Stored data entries
•••

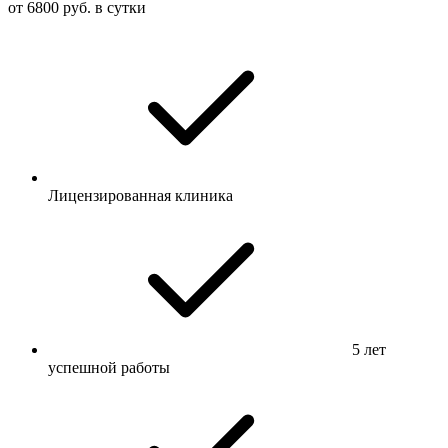
от 6800 руб. в сутки
Лицензированная клиника
5 лет
успешной работы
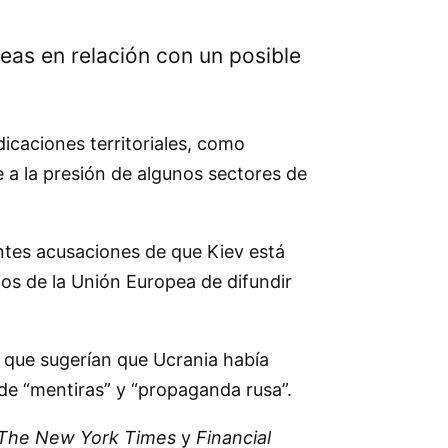
eas en relación con un posible
dicaciones territoriales, como
 a la presión de algunos sectores de
ntes acusaciones de que Kiev está
ios de la Unión Europea de difundir
 que sugerían que Ucrania había
 de “mentiras” y “propaganda rusa”.
The New York Times
y
Financial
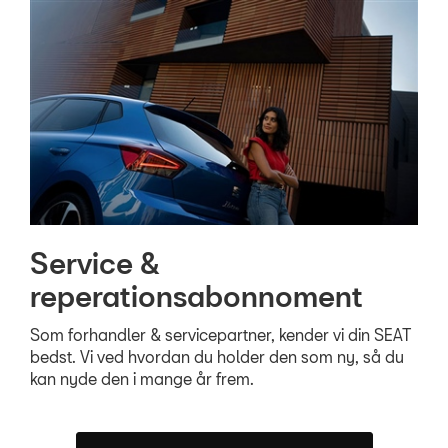
Service &
reperationsabonnoment
Som forhandler & servicepartner, kender vi din SEAT
bedst. Vi ved hvordan du holder den som ny, så du
kan nyde den i mange år frem.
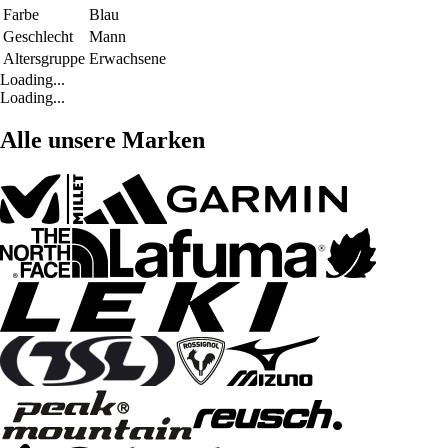
Farbe
Blau
Geschlecht
Mann
Altersgruppe
Erwachsene
Loading...
Loading...
Alle unsere Marken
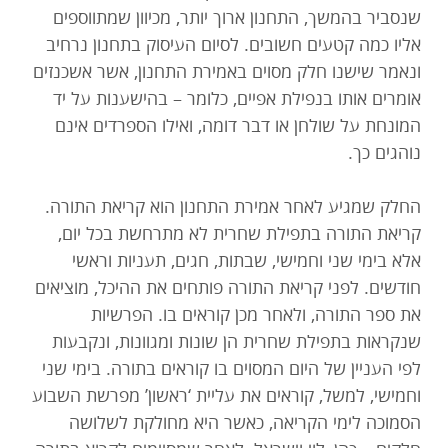
שנסביר בהמשך, התחנון ארוך יותר, מכיוון שמתווספים
אליו כמה קטעים חשובים. לסיום העיסוק בתחנון נרחיב
ונאמר שישנו חלק מסוים באמירת התחנון, אשר אשכנזים
אומרים אותו בנפילת אפיים, כלומר – בהישענות על יד
המונחת על שולחן או דבר דומה, ואילו הספרדים אינם
נוהגים כך.
החלק שמגיע לאחר אמירת התחנון הוא קריאת התורה.
קריאת התורה בתפילת שחרית לא מתרחשת בכל יום,
אלא בימי שני וחמישי, שבתות, חגים, תעניות וראשי
חודשים. לפני קריאת התורה פותחים את ההיכל, מוציאים
את ספר התורה, ולאחר מכן קוראים בו. הפרשיות
שנקראות בתפילת שחרית הן שונות ומגוונות, ונקבעות
לפי העניין של היום המסוים בו קוראים בתורה. בימי שני
וחמישי, למשל, קוראים את עליית ‘ראשון’ מפרשת השבוע
הסמוכה לימי הקריאה, כאשר היא מחולקת לשלושה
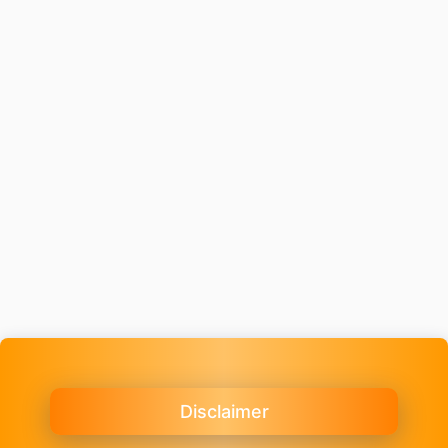
Disclaimer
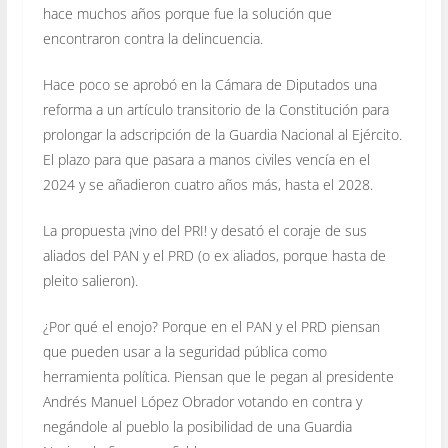
hace muchos años porque fue la solución que
encontraron contra la delincuencia.
Hace poco se aprobó en la Cámara de Diputados una
reforma a un artículo transitorio de la Constitución para
prolongar la adscripción de la Guardia Nacional al Ejército.
El plazo para que pasara a manos civiles vencía en el
2024 y se añadieron cuatro años más, hasta el 2028.
La propuesta ¡vino del PRI! y desató el coraje de sus
aliados del PAN y el PRD (o ex aliados, porque hasta de
pleito salieron).
¿Por qué el enojo? Porque en el PAN y el PRD piensan
que pueden usar a la seguridad pública como
herramienta política. Piensan que le pegan al presidente
Andrés Manuel López Obrador votando en contra y
negándole al pueblo la posibilidad de una Guardia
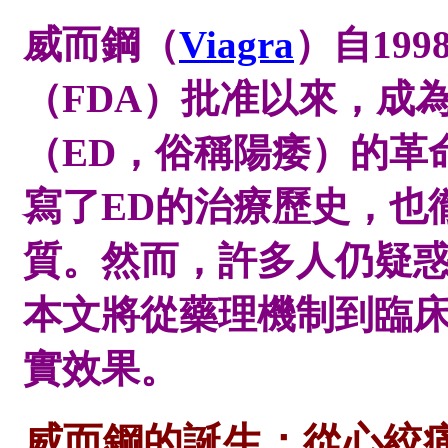
威而鋼（
Viagra
）自19
（FDA）批准以來，成
（ED，俗稱陽痿）的革
寫了ED的治療歷史，也
質。然而，許多人仍疑
本文將從藥理機制到臨
實效果。
威而鋼的誕生：從心絞痛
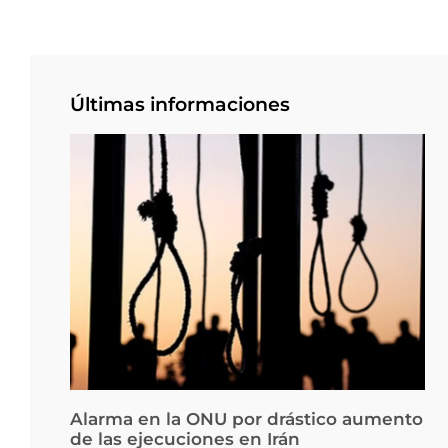
Últimas informaciones
Alarma en la ONU por drástico aumento
de las ejecuciones en Irán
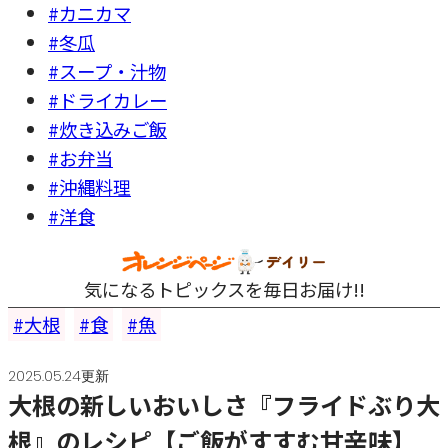
#カニカマ
#冬瓜
#スープ・汁物
#ドライカレー
#炊き込みご飯
#お弁当
#沖縄料理
#洋食
気になるトピックスを毎日お届け!!
大根
食
魚
2025.05.24更新
大根の新しいおいしさ『フライドぶり大
根』のレシピ【ご飯がすすむ甘辛味】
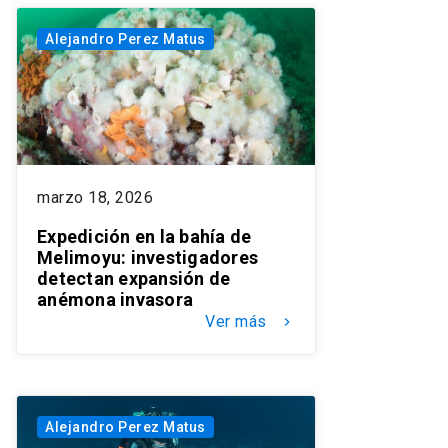
Alejandro Perez Matus
marzo 18, 2026
Expedición en la bahía de
Melimoyu: investigadores
detectan expansión de
anémona invasora
Ver más
keyboard_arrow_right
Alejandro Perez Matus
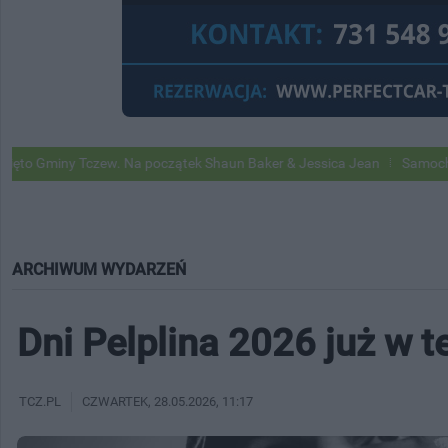
Tczew. Na początek Shaun Baker & Jessica Jean
Samochody Google St
ARCHIWUM WYDARZEŃ
Dni Pelplina 2026 już w 
TCZ.PL
CZWARTEK
, 28.05.2026, 11:17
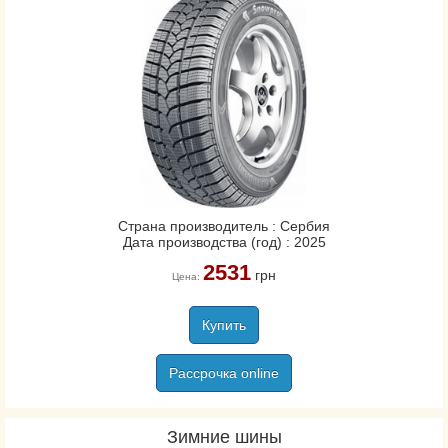
Страна производитель : Сербия
Дата производства (год) : 2025
2531
грн
Цена:
Купить
Рассрочка online
Зимние шины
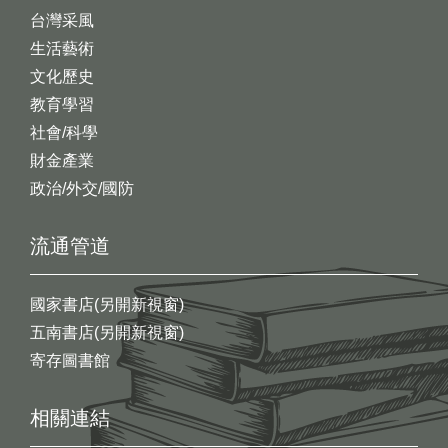
台灣采風
生活藝術
文化歷史
教育學習
社會/科學
財金產業
政治/外交/國防
流通管道
國家書店(另開新視窗)
五南書店(另開新視窗)
寄存圖書館
相關連結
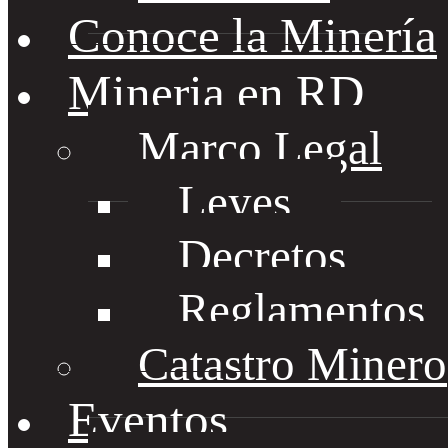
Conoce la Minería
Mineria en RD
Marco Legal
Leyes
Decretos
Reglamentos
Catastro Minero
Eventos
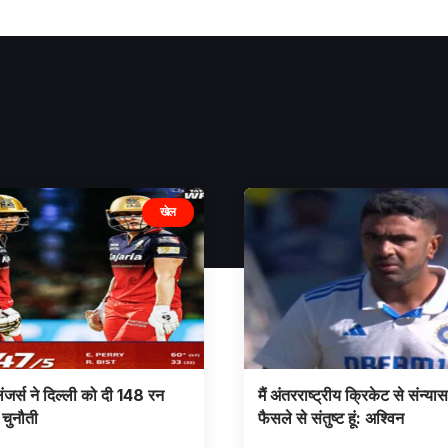
खेल
ंजर्स ने दिल्ली को दी 148 रन
मैं अंतरराष्ट्रीय क्रिकेट से संन्यास
 चुनौती
फैसले से संतुष्ट हूं: अश्विन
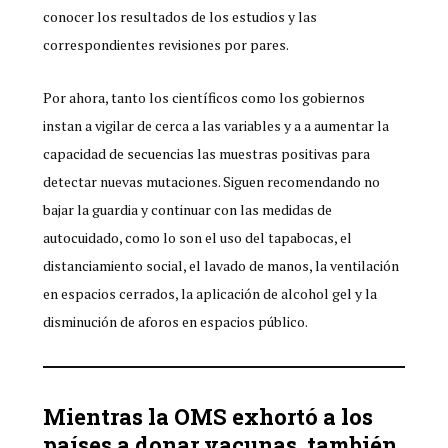
conocer los resultados de los estudios y las
correspondientes revisiones por pares.
Por ahora, tanto los científicos como los gobiernos
instan a vigilar de cerca a las variables y a a aumentar la
capacidad de secuencias las muestras positivas para
detectar nuevas mutaciones. Siguen recomendando no
bajar la guardia y continuar con las medidas de
autocuidado, como lo son el uso del tapabocas, el
distanciamiento social, el lavado de manos, la ventilación
en espacios cerrados, la aplicación de alcohol gel y la
disminución de aforos en espacios público.
Mientras la OMS exhortó a los
países a donar vacunas, también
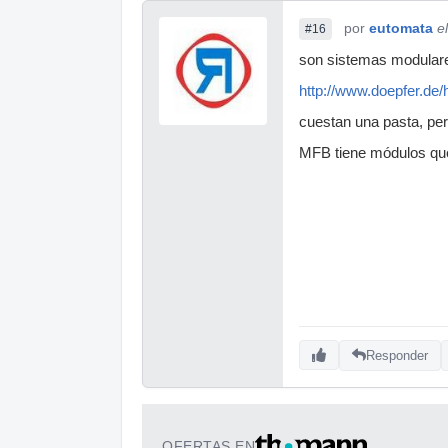
por
eutomata
e
#16
son sistemas modular
http://www.doepfer.de
cuestan una pasta, pe
MFB tiene módulos qu
Responder
OFERTAS EN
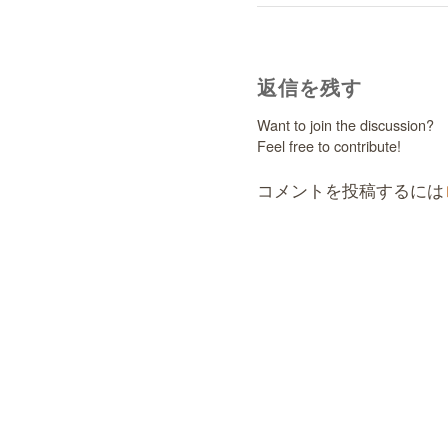
返信を残す
Want to join the discussion?
Feel free to contribute!
コメントを投稿するには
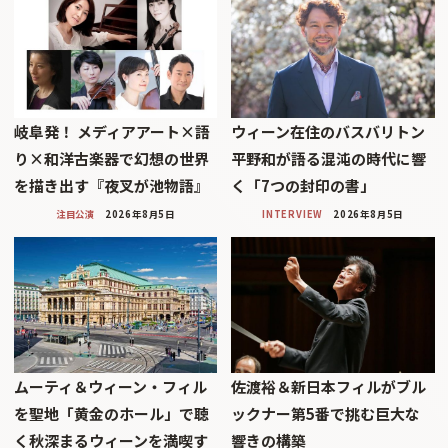
岐阜発！ メディアアート×語
ウィーン在住のバスバリトン
り×和洋古楽器で幻想の世界
平野和が語る混沌の時代に響
を描き出す『夜叉が池物語』
く「7つの封印の書」
注目公演
2026年8月5日
INTERVIEW
2026年8月5日
ムーティ＆ウィーン・フィル
佐渡裕＆新日本フィルがブル
を聖地「黄金のホール」で聴
ックナー第5番で挑む巨大な
く秋深まるウィーンを満喫す
響きの構築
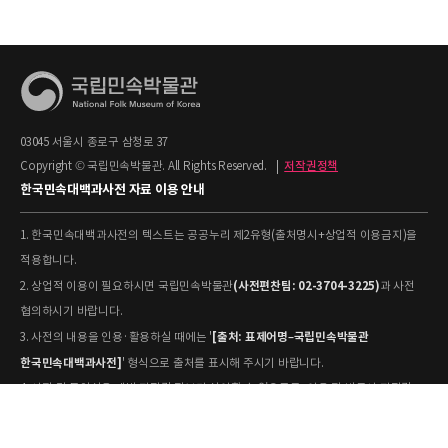
03045 서울시 종로구 삼청로 37
Copyright © 국립민속박물관. All Rights Reserved.
|
저작권정책
한국민속대백과사전 자료 이용 안내
1. 한국민속대백과사전의 텍스트는 공공누리 제2유형(출처명시+상업적 이용금지)을
적용합니다.
(사전편찬팀: 02-3704-3225)
2. 상업적 이용이 필요하시면 국립민속박물관
과 사전
협의하시기 바랍니다.
[출처: 표제어명–국립민속박물관
3. 사전의 내용을 인용·활용하실 때에는 '
한국민속대백과사전]
' 형식으로 출처를 표시해 주시기 바랍니다.
4. 사진 및 동영상은 개별 저작권 정보가 상이할 수 있으므로, 이용 전 반드시 저작권
정보를 확인하시기 바랍니다.
유물과학과(031-580-
5. 국립민속박물관 소장 사진의 원본 자료 활용을 원하시면,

•••

■ WHAT YOU HAVE TO DO
Duplicate every line of text in the records above, leaving out the picture markers.

■ ANSWER FOR THIS EXERCISE
от 6800 руб. в сутки
Лицензированная клиника
5 лет
успешной работы
eas en relación con un posible
dicaciones territoriales, como
 a la presión de algunos sectores de
ntes acusaciones de que Kiev está
ios de la Unión Europea de difundir
 que sugerían que Ucrania había
 de “mentiras” y “propaganda rusa”.
The New York Times
y
Financial
Service &
reperationsabonnoment
Som forhandler & servicepartner, kender vi din SEAT
bedst. Vi ved hvordan du holder den som ny, så du
kan nyde den i mange år frem.
Farbe
Blau
Geschlecht
Mann
Altersgruppe
Erwachsene
Loading...
Loading...
Alle unsere Marken
שנסביר בהמשך, התחנון ארוך יותר, מכיוון שמתווספים
אליו כמה קטעים חשובים. לסיום העיסוק בתחנון נרחיב
ונאמר שישנו חלק מסוים באמירת התחנון, אשר אשכנזים
אומרים אותו בנפילת אפיים, כלומר – בהישענות על יד
המונחת על שולחן או דבר דומה, ואילו הספרדים אינם
נוהגים כך.
החלק שמגיע לאחר אמירת התחנון הוא קריאת התורה.
קריאת התורה בתפילת שחרית לא מתרחשת בכל יום,
אלא בימי שני וחמישי, שבתות, חגים, תעניות וראשי
חודשים. לפני קריאת התורה פותחים את ההיכל, מוציאים
את ספר התורה, ולאחר מכן קוראים בו. הפרשיות
שנקראות בתפילת שחרית הן שונות ומגוונות, ונקבעות
לפי העניין של היום המסוים בו קוראים בתורה. בימי שני
וחמישי, למשל, קוראים את עליית ‘ראשון’ מפרשת השבוע
הסמוכה לימי הקריאה, כאשר היא מחולקת לשלושה
Disclaimer
hace muchos años porque fue la solución que
encontraron contra la delincuencia.
Hace poco se aprobó en la Cámara de Diputados una
reforma a un artículo transitorio de la Constitución para
prolongar la adscripción de la Guardia Nacional al Ejército.
El plazo para que pasara a manos civiles vencía en el
2024 y se añadieron cuatro años más, hasta el 2028.
La propuesta ¡vino del PRI! y desató el coraje de sus
aliados del PAN y el PRD (o ex aliados, porque hasta de
pleito salieron).
¿Por qué el enojo? Porque en el PAN y el PRD piensan
que pueden usar a la seguridad pública como
herramienta política. Piensan que le pegan al presidente
Andrés Manuel López Obrador votando en contra y
negándole al pueblo la posibilidad de una Guardia
威而鋼（
Viagra
）自19
（FDA）批准以來，成
（ED，俗稱陽痿）的革
寫了ED的治療歷史，也
質。然而，許多人仍疑
本文將從藥理機制到臨
實效果。
威而鋼的誕生：從心絞痛
Últimas informaciones
Alarma en la ONU por drástico aumento
de las ejecuciones en Irán
#カニカマ
#冬瓜
#スープ・汁物
#ドライカレー
#炊き込みご飯
#お弁当
#沖縄料理
#洋食
気になるトピックスを毎日お届け!!
大根
食
魚
2025.05.24更新
大根の新しいおいしさ『フライドぶり大
根』のレシピ【ご飯がすすむ甘辛味】
Alejandro Perez Matus
marzo 18, 2026
Expedición en la bahía de
Melimoyu: investigadores
detectan expansión de
anémona invasora
Ver más
keyboard_arrow_right
Alejandro Perez Matus
Tczew. Na początek Shaun Baker & Jessica Jean
Samochody Google St
ARCHIWUM WYDARZEŃ
Dni Pelplina 2026 już w 
TCZ.PL
CZWARTEK
, 28.05.2026, 11:17
Страна производитель : Сербия
Дата производства (год) : 2025
2531
грн
Цена:
Купить
Рассрочка online
Зимние шины
台灣采風
生活藝術
文化歷史
教育學習
社會/科學
財金產業
政治/外交/國防
流通管道
國家書店(另開新視窗)
五南書店(另開新視窗)
寄存圖書館
相關連結
Conoce la Minería
Mineria en RD
Marco Legal
Leyes
Decretos
Reglamentos
Catastro Minero
Eventos
खेल
ंजर्स ने दिल्ली को दी 148 रन
मैं अंतरराष्ट्रीय क्रिकेट से संन्यास
 चुनौती
फैसले से संतुष्ट हूं: अश्विन
conocer los resultados de los estudios y las
correspondientes revisiones por pares.
Por ahora, tanto los científicos como los gobiernos
instan a vigilar de cerca a las variables y a a aumentar la
capacidad de secuencias las muestras positivas para
detectar nuevas mutaciones. Siguen recomendando no
bajar la guardia y continuar con las medidas de
autocuidado, como lo son el uso del tapabocas, el
distanciamiento social, el lavado de manos, la ventilación
en espacios cerrados, la aplicación de alcohol gel y la
disminución de aforos en espacios público.
Mientras la OMS exhortó a los
países a donar vacunas, también
por
eutomata
e
#16
son sistemas modular
http://www.doepfer.de
cuestan una pasta, pe
MFB tiene módulos qu
Responder
OFERTAS EN
返信を残す
Want to join the discussion?
Feel free to contribute!
コメントを投稿するには
岐阜発！ メディアアート×語
ウィーン在住のバスバリトン
り×和洋古楽器で幻想の世界
平野和が語る混沌の時代に響
を描き出す『夜叉が池物語』
く「7つの封印の書」
注目公演
2026年8月5日
INTERVIEW
2026年8月5日
ムーティ＆ウィーン・フィル
佐渡裕＆新日本フィルがブル
を聖地「黄金のホール」で聴
ックナー第5番で挑む巨大な
く秋深まるウィーンを満喫す
響きの構築
03045 서울시 종로구 삼청로 37
Copyright © 국립민속박물관. All Rights Reserved.
|
저작권정책
한국민속대백과사전 자료 이용 안내
1. 한국민속대백과사전의 텍스트는 공공누리 제2유형(출처명시+상업적 이용금지)을
적용합니다.
(사전편찬팀: 02-3704-3225)
2. 상업적 이용이 필요하시면 국립민속박물관
과 사전
협의하시기 바랍니다.
[출처: 표제어명–국립민속박물관
3. 사전의 내용을 인용·활용하실 때에는 '
한국민속대백과사전]
' 형식으로 출처를 표시해 주시기 바랍니다.
4. 사진 및 동영상은 개별 저작권 정보가 상이할 수 있으므로, 이용 전 반드시 저작권
정보를 확인하시기 바랍니다.
유물과학과(031-580-
5. 국립민속박물관 소장 사진의 원본 자료 활용을 원하시면,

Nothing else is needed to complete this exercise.